The video in this post is one I show when talking about the need to question assumptions while working to integrate Agile principles and practices into an organization. It was taken with the dash camera in my car. The drama seems to make it easier for people to see the different points of view and associated assumptions in play. (The embedded video is a lower resolution, adapted for the web, but it still shows most of what I wish to point out.)

First off, no one was injured in this event beyond a few sets of rattled nerves, including mine. This happened fast, however, there were signals that immediately preceded the event which suggested something strange was about to happen. The key moment is replayed at the end of the video at 1/4 speed for a second chance to notice what happened.

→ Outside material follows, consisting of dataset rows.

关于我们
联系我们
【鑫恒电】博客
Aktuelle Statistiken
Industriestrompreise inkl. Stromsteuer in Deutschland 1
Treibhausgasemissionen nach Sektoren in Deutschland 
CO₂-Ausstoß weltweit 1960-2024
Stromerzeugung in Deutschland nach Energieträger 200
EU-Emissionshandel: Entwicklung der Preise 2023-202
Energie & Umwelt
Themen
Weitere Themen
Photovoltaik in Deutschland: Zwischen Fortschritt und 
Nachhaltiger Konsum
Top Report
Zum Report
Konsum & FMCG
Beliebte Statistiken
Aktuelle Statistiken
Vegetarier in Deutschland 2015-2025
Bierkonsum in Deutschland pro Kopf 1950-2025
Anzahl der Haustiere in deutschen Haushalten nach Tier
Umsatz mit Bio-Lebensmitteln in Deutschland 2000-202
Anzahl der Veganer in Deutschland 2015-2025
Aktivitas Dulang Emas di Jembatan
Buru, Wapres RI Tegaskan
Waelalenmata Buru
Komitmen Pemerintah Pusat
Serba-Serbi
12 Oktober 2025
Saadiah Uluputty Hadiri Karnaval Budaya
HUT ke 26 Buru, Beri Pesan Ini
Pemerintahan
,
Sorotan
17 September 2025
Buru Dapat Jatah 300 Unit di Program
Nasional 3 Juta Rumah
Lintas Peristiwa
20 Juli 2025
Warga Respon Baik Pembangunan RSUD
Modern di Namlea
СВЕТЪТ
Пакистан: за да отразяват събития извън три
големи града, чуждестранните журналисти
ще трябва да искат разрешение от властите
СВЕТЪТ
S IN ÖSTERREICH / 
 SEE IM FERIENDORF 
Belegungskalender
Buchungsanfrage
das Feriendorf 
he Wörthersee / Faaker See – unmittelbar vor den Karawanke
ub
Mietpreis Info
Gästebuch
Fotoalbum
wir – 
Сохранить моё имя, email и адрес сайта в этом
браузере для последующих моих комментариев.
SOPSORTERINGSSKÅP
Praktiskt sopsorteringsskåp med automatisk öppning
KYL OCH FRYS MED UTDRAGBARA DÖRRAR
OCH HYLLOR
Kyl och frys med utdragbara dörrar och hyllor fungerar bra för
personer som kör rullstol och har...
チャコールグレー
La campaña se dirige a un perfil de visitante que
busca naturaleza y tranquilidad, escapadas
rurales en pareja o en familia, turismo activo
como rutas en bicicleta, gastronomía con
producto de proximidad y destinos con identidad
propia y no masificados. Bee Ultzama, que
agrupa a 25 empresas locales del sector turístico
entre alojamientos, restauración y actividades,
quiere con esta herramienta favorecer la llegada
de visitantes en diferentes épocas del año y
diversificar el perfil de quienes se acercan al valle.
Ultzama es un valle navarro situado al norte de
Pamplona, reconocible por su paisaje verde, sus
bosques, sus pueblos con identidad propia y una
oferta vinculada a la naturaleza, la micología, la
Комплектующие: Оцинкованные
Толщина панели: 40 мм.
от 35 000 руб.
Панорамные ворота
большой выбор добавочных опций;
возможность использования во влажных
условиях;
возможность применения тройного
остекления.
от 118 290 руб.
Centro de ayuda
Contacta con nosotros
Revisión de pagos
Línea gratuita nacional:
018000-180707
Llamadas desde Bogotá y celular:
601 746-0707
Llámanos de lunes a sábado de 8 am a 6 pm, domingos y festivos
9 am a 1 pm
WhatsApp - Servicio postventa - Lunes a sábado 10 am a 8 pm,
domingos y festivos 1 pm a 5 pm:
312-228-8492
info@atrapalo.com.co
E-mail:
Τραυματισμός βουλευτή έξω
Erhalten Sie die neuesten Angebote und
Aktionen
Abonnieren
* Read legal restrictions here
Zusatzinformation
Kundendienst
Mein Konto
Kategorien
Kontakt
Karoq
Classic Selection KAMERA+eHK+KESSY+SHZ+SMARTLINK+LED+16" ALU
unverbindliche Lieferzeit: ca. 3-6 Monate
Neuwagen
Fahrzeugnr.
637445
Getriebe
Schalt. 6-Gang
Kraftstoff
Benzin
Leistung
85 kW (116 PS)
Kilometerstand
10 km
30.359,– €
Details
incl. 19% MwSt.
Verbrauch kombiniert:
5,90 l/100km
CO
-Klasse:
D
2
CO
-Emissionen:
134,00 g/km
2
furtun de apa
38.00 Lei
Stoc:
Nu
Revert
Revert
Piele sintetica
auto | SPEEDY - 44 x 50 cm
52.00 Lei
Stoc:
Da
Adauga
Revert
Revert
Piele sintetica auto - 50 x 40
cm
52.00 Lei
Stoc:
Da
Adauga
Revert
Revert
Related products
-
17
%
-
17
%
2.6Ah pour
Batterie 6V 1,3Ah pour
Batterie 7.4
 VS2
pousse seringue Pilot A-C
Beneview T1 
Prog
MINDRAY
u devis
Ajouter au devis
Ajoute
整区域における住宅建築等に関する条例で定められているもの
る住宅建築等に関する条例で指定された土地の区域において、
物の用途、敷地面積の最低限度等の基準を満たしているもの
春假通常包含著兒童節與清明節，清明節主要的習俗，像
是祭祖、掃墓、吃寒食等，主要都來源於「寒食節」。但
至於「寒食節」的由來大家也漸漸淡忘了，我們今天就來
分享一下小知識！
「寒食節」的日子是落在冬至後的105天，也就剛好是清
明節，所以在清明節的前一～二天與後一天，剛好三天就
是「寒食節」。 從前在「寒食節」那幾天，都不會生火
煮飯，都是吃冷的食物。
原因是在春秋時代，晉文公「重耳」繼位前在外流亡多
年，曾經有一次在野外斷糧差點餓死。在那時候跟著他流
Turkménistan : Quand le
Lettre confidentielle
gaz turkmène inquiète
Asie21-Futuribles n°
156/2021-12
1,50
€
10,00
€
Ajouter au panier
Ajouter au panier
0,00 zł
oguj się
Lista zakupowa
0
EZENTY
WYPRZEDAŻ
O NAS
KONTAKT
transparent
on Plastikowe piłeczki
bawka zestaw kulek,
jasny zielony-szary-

  1. The truck ahead of me was slowing down. Unusual behavior when the expectation is that traffic would be flowing.
  2. The driver in the truck was signaling that they intended to move to the left, either to switch lanes or turn left.
  3. This activity was happening as we approached an intersection.

Something didn’t seem right to me so I had started to slow down. That’s why it looks like the driver of the Jeep appears to be speeding up.

So what were the assumptions that can be guessed?

An important piece of information is that the road in the video is a two lane one way street. The driver of the Jeep clearly understood this and assumed everyone else on the road would be following the rules of the road. The driver of the truck appears to be assuming he is driving on a two lane two way street and so prepared to turn left onto a side street. His signaling and subsequent behavior suggest this. So the driver of the truck was assuming everyone else on the road was operating under this incorrect understanding. So when he began his left hand turn the wasn’t expecting the need to check the left hand lane for cars coming up from behind him. One second difference, literally, in the timing and this could have ended badly for several people.

Assumptions are unconscious and everyone has them. By design they never represent the full picture. Yet we almost always act as if they do and, more importantly, that they are shared by everyone around us. Events like those in the video clearly demonstrate that is not the case. If it was, there would be far fewer road accidents.

Organizations that are seeking to implement Agile principles and practices are guaranteed to be operating under a mountain of assumptions for how work can or “should” be done. They’re easy to spot based on how strongly people react when someone fails to follow the rules. It’s important to examine these assumptions so they can be either validated, updated, or retired.